Arrive le temps de la conclusion, par l’exercice original et pertinent du rapport d’étonnement. Vincent Thomas se prête au jeu avec plaisir. Il admet avoir appris beaucoup pendant les débats, dont de nombreux éléments pratiques qui permettent d’alimenter la réflexion. Si le texte n’est appliqué que depuis un an, « le RGPD n’est plus effrayant, il charme presque ». Le professeur de droit relève le travail considérable accompli par les collectivités sur ce sujet, accompagnées remarquablement par la CNIL qui a fait œuvre de pédagogie en s’appuyant sur les réseaux existants — notamment les têtes de réseaux — et en laissant la casquette de gendarme de côté. Le RGPD impose des changements et est un support de la revalorisation de la politique locale, « les droits et libertés sont au centre de la préoccupation politique des élus locaux », il s’agit donc de « maîtriser la chaîne des données et de faire du RGPD un vecteur d’égalité. ». À ce stade, le sujet de la dématérialisation ne peut être ignoré. Dès lors, la problématique est posée : « la dématérialisation peut-elle, au nom de l’intérêt général, écarter une partie de la population des services publics ? »

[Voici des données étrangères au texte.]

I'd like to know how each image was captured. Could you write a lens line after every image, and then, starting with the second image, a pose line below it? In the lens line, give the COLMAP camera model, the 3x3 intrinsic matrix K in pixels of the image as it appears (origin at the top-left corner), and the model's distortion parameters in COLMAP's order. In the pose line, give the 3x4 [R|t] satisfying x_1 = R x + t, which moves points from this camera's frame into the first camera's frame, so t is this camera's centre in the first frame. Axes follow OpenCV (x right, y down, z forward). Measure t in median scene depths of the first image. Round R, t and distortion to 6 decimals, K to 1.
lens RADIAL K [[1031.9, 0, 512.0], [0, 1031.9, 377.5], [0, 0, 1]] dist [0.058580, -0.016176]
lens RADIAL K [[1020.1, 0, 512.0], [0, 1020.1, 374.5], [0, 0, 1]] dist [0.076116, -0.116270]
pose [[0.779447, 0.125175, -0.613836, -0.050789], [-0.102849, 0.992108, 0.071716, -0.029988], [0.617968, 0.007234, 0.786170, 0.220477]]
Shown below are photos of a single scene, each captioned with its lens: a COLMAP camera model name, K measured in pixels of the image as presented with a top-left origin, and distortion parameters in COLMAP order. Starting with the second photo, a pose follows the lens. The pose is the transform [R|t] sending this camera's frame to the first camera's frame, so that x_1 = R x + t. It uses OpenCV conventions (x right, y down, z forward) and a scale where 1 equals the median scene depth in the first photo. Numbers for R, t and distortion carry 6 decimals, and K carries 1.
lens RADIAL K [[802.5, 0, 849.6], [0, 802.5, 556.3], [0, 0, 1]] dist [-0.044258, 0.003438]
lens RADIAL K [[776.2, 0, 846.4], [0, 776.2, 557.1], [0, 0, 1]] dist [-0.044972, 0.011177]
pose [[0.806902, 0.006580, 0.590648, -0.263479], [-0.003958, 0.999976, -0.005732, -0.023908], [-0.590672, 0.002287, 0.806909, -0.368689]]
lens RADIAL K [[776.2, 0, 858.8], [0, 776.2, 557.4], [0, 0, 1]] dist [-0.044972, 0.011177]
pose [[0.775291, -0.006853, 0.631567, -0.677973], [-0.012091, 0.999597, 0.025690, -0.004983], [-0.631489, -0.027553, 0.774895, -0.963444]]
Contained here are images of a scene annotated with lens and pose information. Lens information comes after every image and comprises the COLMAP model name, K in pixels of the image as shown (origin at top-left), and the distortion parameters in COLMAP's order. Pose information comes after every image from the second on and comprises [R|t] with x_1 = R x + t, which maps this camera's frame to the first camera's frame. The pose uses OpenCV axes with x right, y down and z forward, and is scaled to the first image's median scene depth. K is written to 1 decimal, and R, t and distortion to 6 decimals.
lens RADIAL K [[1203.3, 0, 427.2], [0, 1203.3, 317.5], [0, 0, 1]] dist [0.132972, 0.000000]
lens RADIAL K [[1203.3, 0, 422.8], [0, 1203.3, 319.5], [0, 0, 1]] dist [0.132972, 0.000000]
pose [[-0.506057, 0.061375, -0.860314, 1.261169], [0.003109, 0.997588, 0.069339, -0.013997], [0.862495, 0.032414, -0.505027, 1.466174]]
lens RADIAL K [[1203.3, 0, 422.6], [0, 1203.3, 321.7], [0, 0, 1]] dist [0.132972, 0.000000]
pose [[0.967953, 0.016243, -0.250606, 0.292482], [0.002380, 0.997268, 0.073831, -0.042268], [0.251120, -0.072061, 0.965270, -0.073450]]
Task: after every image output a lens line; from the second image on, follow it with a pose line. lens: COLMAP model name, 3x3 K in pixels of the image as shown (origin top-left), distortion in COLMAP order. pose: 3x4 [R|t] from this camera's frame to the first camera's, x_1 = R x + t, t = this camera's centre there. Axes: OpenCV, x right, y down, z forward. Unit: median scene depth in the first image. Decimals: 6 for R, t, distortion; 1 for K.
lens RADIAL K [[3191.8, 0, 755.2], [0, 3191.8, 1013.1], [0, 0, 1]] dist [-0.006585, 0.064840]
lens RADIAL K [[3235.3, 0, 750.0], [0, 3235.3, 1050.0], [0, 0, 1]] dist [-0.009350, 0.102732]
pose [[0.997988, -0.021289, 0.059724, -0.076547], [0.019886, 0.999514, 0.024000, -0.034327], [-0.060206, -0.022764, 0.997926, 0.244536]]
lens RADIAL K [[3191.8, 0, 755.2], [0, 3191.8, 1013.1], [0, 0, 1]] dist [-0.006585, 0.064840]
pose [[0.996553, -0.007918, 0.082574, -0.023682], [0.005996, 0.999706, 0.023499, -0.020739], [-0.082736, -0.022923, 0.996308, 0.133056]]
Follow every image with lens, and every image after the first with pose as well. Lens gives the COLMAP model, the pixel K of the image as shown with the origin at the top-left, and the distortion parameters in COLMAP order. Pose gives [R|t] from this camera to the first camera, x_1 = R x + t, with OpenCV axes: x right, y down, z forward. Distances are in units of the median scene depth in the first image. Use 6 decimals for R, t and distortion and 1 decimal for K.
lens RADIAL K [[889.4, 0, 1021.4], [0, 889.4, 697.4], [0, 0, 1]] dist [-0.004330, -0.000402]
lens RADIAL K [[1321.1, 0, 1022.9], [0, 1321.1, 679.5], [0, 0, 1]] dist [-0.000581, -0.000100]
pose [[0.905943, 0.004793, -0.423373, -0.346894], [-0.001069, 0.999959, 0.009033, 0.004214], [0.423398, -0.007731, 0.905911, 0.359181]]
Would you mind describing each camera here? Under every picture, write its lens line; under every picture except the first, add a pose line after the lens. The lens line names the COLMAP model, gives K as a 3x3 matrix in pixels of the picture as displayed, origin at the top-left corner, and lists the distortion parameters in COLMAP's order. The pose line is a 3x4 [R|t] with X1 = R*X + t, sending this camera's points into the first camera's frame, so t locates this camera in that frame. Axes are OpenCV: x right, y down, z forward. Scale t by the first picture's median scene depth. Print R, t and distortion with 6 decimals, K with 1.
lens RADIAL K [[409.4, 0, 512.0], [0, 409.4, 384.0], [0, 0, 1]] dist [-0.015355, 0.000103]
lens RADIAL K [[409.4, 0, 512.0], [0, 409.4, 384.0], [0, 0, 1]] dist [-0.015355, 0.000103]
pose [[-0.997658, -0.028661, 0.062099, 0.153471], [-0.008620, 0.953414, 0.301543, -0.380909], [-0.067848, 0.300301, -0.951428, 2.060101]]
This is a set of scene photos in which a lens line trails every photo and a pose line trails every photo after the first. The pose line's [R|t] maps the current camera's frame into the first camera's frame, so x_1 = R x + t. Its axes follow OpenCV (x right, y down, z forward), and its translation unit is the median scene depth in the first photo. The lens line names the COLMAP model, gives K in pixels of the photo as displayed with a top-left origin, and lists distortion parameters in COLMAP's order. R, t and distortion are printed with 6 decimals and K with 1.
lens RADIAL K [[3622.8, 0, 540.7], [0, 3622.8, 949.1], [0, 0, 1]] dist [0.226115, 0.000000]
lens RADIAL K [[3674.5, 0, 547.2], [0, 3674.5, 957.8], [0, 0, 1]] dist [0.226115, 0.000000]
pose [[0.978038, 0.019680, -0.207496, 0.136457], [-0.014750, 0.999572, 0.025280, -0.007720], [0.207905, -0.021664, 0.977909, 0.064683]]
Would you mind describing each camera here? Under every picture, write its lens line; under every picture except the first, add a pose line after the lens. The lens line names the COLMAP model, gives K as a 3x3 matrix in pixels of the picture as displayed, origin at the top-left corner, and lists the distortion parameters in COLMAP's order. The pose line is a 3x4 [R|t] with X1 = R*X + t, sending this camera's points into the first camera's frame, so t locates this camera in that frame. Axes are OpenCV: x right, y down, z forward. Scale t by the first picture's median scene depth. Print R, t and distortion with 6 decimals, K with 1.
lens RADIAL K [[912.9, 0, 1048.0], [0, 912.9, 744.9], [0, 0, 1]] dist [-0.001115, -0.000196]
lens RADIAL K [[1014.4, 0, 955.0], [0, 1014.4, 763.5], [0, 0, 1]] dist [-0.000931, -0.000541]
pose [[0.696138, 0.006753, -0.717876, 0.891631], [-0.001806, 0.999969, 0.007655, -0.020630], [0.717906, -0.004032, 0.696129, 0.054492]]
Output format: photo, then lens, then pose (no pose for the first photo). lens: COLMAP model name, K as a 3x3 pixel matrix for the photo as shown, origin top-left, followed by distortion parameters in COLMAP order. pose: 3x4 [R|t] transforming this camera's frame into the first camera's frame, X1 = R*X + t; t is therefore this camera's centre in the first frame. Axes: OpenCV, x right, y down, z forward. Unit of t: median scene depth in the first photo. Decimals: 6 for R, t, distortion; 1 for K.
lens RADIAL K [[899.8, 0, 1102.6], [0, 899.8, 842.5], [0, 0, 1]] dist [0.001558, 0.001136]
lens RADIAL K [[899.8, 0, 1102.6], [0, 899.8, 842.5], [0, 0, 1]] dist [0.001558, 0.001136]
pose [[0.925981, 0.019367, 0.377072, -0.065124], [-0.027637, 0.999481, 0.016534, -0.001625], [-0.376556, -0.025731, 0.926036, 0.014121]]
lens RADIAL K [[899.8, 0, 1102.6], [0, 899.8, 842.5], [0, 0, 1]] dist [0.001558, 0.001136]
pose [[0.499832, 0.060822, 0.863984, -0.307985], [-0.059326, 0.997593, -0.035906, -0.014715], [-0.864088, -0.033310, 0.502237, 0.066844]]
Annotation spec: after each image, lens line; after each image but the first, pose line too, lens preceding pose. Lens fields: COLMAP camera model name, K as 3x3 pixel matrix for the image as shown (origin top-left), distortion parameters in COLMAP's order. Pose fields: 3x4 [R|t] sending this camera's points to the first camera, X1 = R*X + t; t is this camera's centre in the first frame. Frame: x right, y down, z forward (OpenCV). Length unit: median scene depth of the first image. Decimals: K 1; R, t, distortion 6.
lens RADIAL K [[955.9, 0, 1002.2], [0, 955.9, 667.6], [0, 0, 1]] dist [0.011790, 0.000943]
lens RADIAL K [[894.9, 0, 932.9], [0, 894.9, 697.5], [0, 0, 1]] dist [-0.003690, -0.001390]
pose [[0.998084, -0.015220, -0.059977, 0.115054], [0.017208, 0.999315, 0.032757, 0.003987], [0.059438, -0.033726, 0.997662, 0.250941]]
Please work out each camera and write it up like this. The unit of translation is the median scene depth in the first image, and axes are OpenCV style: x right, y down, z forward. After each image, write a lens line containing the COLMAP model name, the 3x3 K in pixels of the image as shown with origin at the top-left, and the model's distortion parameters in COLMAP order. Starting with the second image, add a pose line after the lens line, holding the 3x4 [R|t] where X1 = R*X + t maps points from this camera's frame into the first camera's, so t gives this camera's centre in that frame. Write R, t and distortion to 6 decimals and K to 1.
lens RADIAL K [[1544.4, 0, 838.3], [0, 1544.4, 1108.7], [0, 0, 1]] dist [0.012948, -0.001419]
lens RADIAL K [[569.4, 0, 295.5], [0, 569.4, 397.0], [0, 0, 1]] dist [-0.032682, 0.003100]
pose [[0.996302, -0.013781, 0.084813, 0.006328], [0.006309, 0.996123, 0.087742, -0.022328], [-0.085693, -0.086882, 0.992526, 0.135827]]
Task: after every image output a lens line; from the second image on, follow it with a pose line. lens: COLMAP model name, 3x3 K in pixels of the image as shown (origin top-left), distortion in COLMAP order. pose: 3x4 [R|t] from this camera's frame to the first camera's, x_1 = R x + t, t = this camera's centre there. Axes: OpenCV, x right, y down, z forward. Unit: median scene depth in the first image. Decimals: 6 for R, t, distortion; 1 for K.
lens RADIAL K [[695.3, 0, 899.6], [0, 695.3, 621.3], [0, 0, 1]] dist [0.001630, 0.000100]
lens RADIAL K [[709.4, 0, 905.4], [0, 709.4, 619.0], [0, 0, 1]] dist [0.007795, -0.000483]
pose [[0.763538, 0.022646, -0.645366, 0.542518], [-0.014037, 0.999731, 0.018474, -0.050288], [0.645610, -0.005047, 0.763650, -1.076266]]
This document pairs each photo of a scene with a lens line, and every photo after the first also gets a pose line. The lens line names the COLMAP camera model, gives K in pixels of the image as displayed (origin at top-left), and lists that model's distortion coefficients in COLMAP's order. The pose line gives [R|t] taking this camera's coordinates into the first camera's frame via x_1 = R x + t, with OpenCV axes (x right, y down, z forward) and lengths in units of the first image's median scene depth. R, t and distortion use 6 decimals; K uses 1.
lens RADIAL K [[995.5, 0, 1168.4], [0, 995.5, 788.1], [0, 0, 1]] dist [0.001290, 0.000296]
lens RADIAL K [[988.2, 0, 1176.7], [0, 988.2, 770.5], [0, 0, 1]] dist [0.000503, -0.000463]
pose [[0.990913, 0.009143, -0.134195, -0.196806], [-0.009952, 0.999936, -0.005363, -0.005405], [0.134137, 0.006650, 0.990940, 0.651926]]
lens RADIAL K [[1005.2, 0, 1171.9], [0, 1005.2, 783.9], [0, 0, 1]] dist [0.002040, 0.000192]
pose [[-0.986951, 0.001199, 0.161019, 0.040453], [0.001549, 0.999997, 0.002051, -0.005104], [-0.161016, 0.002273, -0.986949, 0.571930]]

C’est sur une note optimiste que le doyen achève son propos, considérant que les valeurs défendues par le RGPD ont été comprises par tous les intervenants et ajoutant — un brin provocateur — qu’il n’y a finalement peut-être même plus besoin de réfléchir à la question de la propriété des données !

Ainsi se termine la première partie de la journée, première partie qui sera suivie d’une séquence pratique réservée aux élus. Le rendez-vous est pris pour l’année prochaine, 25 mai 2020 toujours dans la très agréable salle plénière de la Mutuelle Nationale Territoriale. Ces états généraux de la protection des données personnelles devenant un événement incontournable des acteurs et actrices du numérique territorial.